“Plunkett?” gravely repeated Bland, filling his canteen with cider. “Look here, stand back, boys, it's my turn now.—Plunkett—Plunkett—can I have a long-lost friend named Plunkett? Where is he, Uncle? has he gone to fight?”
“Marse Plunkett? Naw, suh, he ain' fit nobody.”
“Well, you tell him from me that he'd better enlist at once,” put in Jack Powell. “This isn't the time for skulkers, Uncle; he's on our side, isn't he?” The old negro shook his head, looking uneasily at the froth that dripped from the keg into the dust.
“Naw, suh, Marse Plunkett, he's fur de Un'on, but he's pow'ful feared er de Yankees,” he returned.
Bland broke into a laugh. “Oh, come, that's downright treason,” he protested merrily. “Your Marse Plunkett's a skulker sure enough, and you may tell him so with my compliments. You're on the Yankee side, too, I reckon, and there're bullets in these pies, sure as I live.”
The old man shuffled nervously on his bare feet.
“Go 'way, Marster, w'at I know 'bout 'sides'?” he replied, tilting his keg to drain the last few drops into the canteen of a thirsty soldier. “I'se on de Lawd's side, dat's whar I is.”

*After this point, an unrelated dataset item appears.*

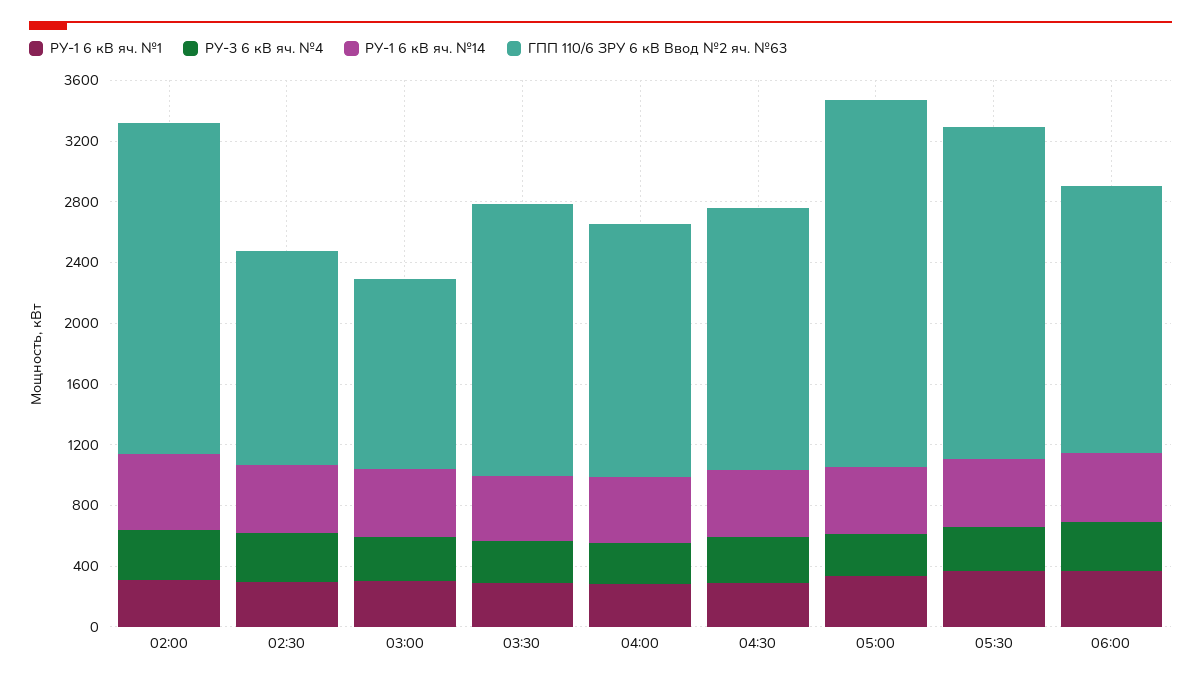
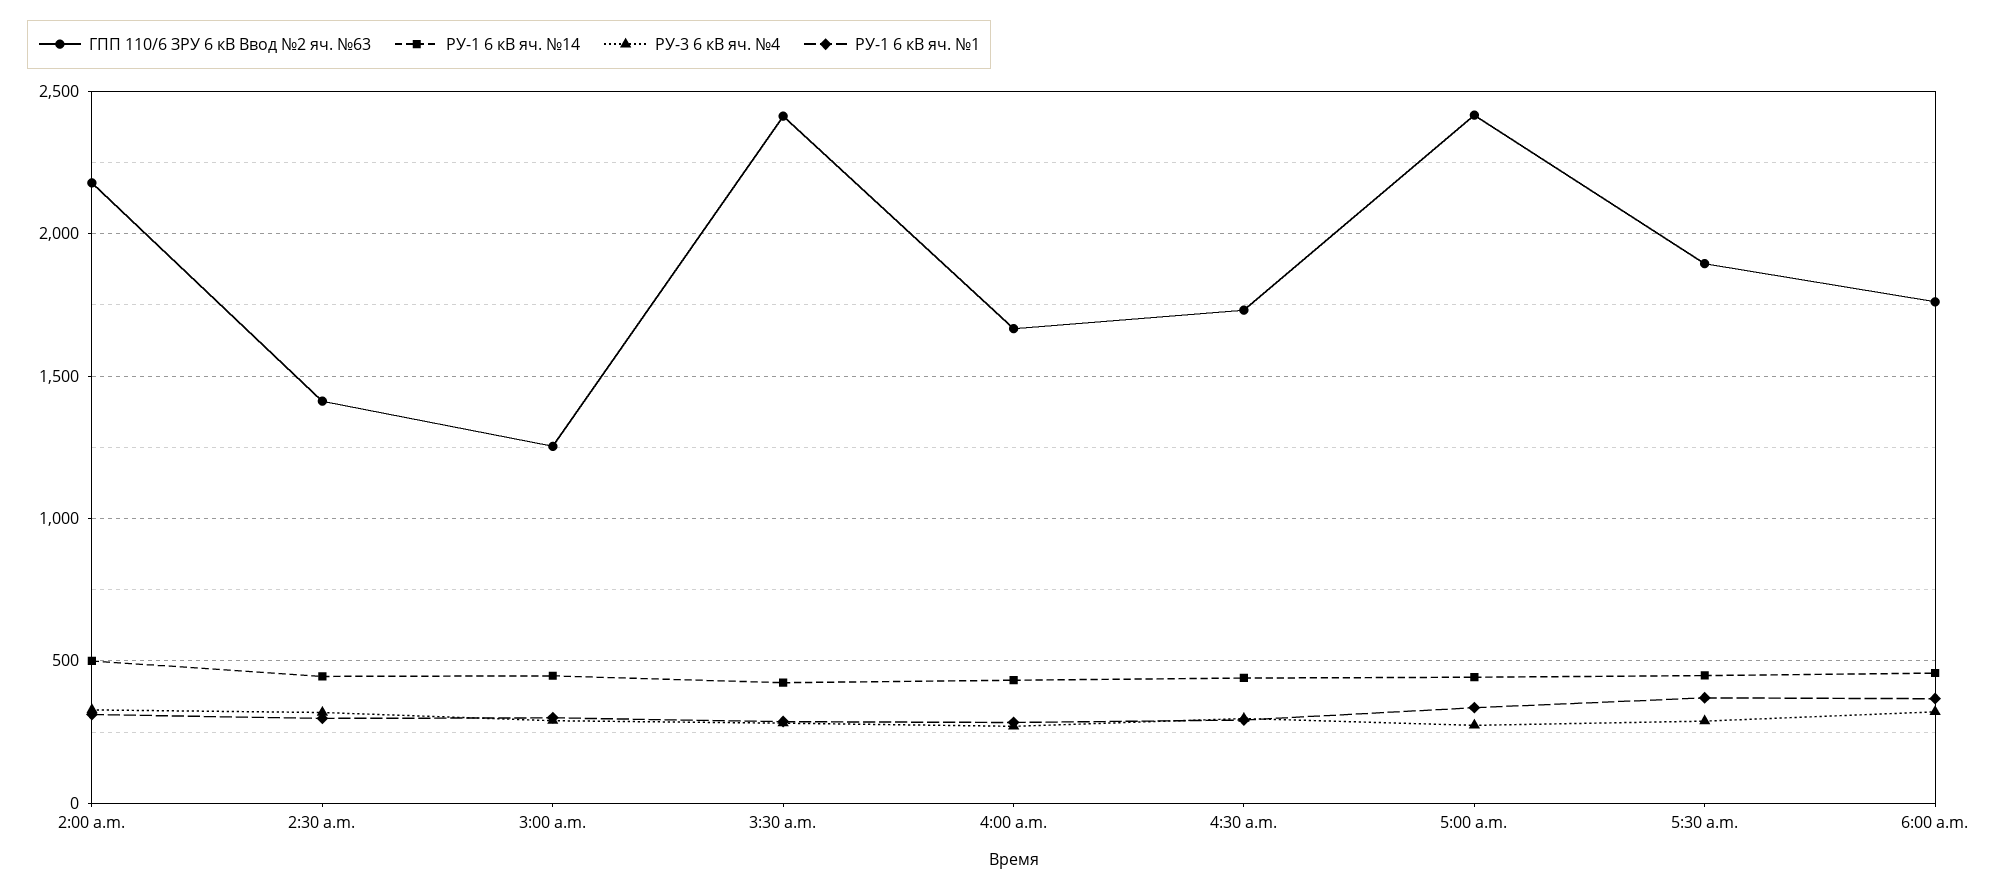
ГПП 110/6 ЗРУ 6 кВ Ввод №2 яч. №63, 03:30: 1800 -> 2400
ГПП 110/6 ЗРУ 6 кВ Ввод №2 яч. №63, 05:30: 2200 -> 1900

He fell back startled, for the call of “Column, forward!” was shouted down the road, and in an instant the men had left the emptied cart, and were marching on into the sunny distance.
As the afternoon lengthened the heat grew more oppressive. Straight ahead there was dust and sunshine and the ceaseless tramp, and on either side the fresh fields were scorched and whitened by a powdering of hot sand. Beyond the rise and dip of the hills, the mountains burned like blue flames on the horizon, and overhead the sky was hard as an inverted brazier.
Dan had begun to limp, for his stiff boots galled his feet. His senses were blunted by the hot sand which filled his eyes and ears and nostrils, and there was a shimmer over all the broad landscape. When he shook his hair from his forehead, the dust floated slowly down and settled in a scorching ring about his neck.